Я решил осчастливить человечество. Сырые яйца превосходно мылятся. Из-под кур я выкрал три яйца «для опытов». В жестянке – желтки, соль, синька, к ним прибавляется вишневый клей, клей застынет, жидкое превратится в твердое, вот и готово отличное мыло. Не прибавить ли для расцветки чернил?.. Итак, я сделаюсь знаменитым мыловаром, разбогатею, буду путешествовать… Может быть примешать еще также и сахару? Для чего? Там увидим. А еще лучше известки. Однако негашеная известь, если полить ее водой, шипит и обжигает. Не получится ли от извести вместо мыла что-нибудь взрывчатое, скажем, порох? Что же, и это не плохо для молодого химика! Это даже замечательно – изобрести порох. Иные всю жизнь потеют над зловониями, но пороху не изобретают… Надо соблюдать осторожность: а вдруг жестянка взорвется! Кладу в смесь кусок извести и от страха даже зажмуриваюсь. Слава создателю, ничего не случилось!..

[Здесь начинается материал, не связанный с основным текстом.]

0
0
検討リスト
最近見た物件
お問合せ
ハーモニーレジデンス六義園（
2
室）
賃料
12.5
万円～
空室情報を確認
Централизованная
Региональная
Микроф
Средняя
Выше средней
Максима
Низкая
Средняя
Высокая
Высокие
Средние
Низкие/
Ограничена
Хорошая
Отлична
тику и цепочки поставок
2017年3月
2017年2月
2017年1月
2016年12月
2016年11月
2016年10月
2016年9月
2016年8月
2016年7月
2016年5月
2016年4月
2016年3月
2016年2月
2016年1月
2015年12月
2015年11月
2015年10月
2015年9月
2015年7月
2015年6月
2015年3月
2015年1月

От мельницы с пригорка спускается женщина; ближе и ближе мелькает она в густой и высокой ржи. Никто не должен догадываться о моих секретных занятиях по химии. Я старательно прячу жестянку под кочку. Сегодня мыло и порох не удались, – унывать не след: удадутся непременно завтра. В женщине я узнаю странницу Наталью. Голова ее повязана серым ситцевым платком, концы платка надо лбом торчат рожками, за спиной плетеная котомка. Наталья идет споро, легко, опираясь на посошок. Ей лет за сорок, но по лицу возраст ее определить трудно: она загорела, обветрилась почти до черноты. На ней домотканная в клетку юбка, белый шерстяной зипун, ноги в запыленных лапотках, крепко и аккуратно обмотаны онучами и бечевкой. Я окликаю Наталью.

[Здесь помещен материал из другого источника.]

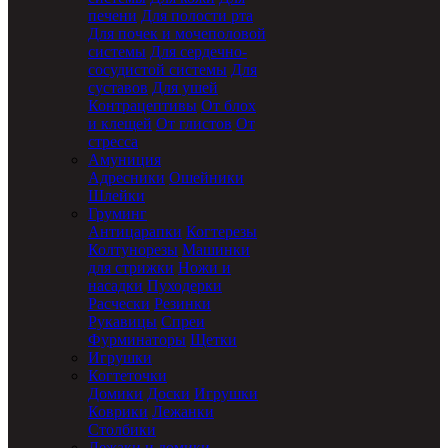
печени
Для полости рта
Для почек и мочеполовой
системы
Для сердечно-
сосудистой системы
Для
суставов
Для ушей
Контрацептивы
От блох
и клещей
От глистов
От
стресса
Амуниция
Адресники
Ошейники
Шлейки
Груминг
Антицарапки
Когтерезы
Колтунорезы
Машинки
для стрижки
Ножи и
насадки
Пуходерки
Расчески
Резинки
Рукавицы
Спреи
Фурминаторы
Щетки
Игрушки
Когтеточки
Домики
Доски
Игрушки
Коврики
Лежанки
Столбики
Лежаки и домики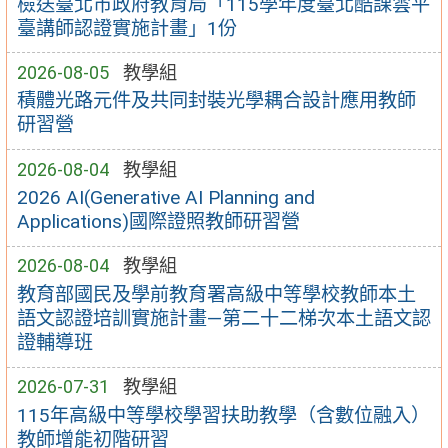
檢送臺北市政府教育局「115學年度臺北酷課雲平
臺講師認證實施計畫」1份
2026-08-05
教學組
積體光路元件及共同封裝光學耦合設計應用教師
研習營
2026-08-04
教學組
2026 AI(Generative AI Planning and
Applications)國際證照教師研習營
2026-08-04
教學組
教育部國民及學前教育署高級中等學校教師本土
語文認證培訓實施計畫—第二十二梯次本土語文認
證輔導班
2026-07-31
教學組
115年高級中等學校學習扶助教學（含數位融入）
教師增能初階研習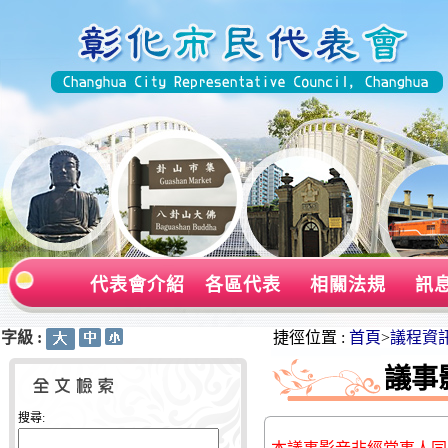
代表會介紹
各區代表
相關法規
訊
字級 :
:::
:::
捷徑位置 :
首頁
>
議程資
議事
搜尋:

– Здравствуй, милай, здравствуй, хозяин, – приветливо отвечает Наталья, вытирая крепко губы в мелких морщинках. – Примешь ли в дом гостью? Все ли живы-здоровы?

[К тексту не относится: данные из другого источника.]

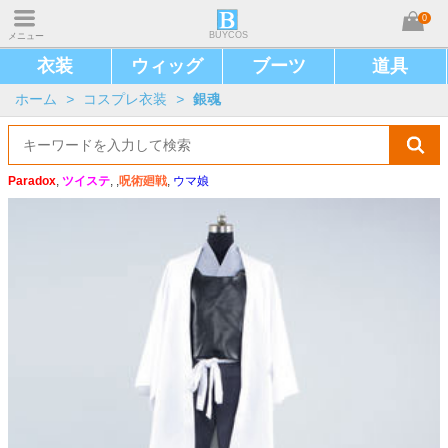
0
BUYCOS
メニュー
衣装
ウィッグ
ブーツ
道具
ホーム
>
コスプレ衣装
>
銀魂
Paradox
,
ツイステ
, ,
呪術廻戦
,
ウマ娘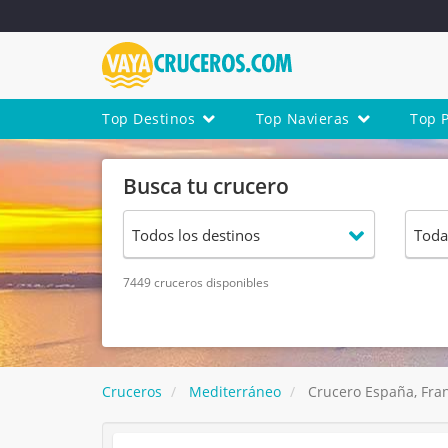
Top Destinos
Top Navieras
Top 
Busca tu crucero
7449 cruceros disponibles
Cruceros
Mediterráneo
Crucero España, Fran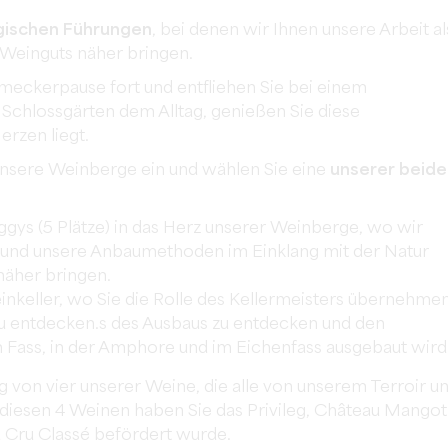
gischen Führungen
, bei denen wir Ihnen unsere Arbeit al
Weinguts näher bringen.
hmeckerpause fort und entfliehen Sie bei einem
 Schlossgärten dem Alltag, genießen Sie diese
rzen liegt.
 unsere Weinberge ein und wählen Sie eine
unserer beide
ggys (5 Plätze) in das Herz unserer Weinberge, wo wir
 und unsere Anbaumethoden im Einklang mit der Natur
 näher bringen.
einkeller, wo Sie die Rolle des Kellermeisters übernehmen
u entdecken.s des Ausbaus zu entdecken und den
 Fass, in der Amphore und im Eichenfass ausgebaut wird
 von vier unserer Weine, die alle von unserem Terroir u
 diesen 4 Weinen haben Sie das Privileg, Château Mangot
d Cru Classé befördert wurde.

– Спасибо. Все живы-здоровы. В гости приму.

Я говорю солидно, будто и впрямь я хозяин. Шагаю рядом с Натальей вразвалку, по-мужицки.

Наталья из соседней деревни, лет десять назад она сразу лишилась мужа и троих детей: в отлучку ее они померли от угара. С тех самых пор она продала хату, бросила хозяйство и странствует.

Говорит Наталья негромко, певуче, простодушно. Слова ее чисты, будто вымыты, такие же близкие, понятные, как небо, поле, хлеба, деревенские избы. И вся Наталья простая, теплая, спокойная и величавая. Наталья ничему не удивляется: все она видела, все пережила, о современных делах и происшествиях, даже темных и страшных, она рассказывает, точно их отделяют от нашей жизни тысячелетия. Никому Наталья не льстит; очень в ней хорошо, что она не ходит по монастырям и святым местам, не ищет чудотворных икон. Она – житейская и говорит о житейском. В ней нет лишнего, нет суетливости. Бремя странницы Наталья несет легко и горе свое от людей она хоронит. У нее удивительная память. Она помнит, когда и чем в такой-то семье хворали дети, куда великим постом Харламов или Сидоров хаживали на заработки, хорошо ли, сытно ли там им жилось и какую обнову принесли они хозяйкам.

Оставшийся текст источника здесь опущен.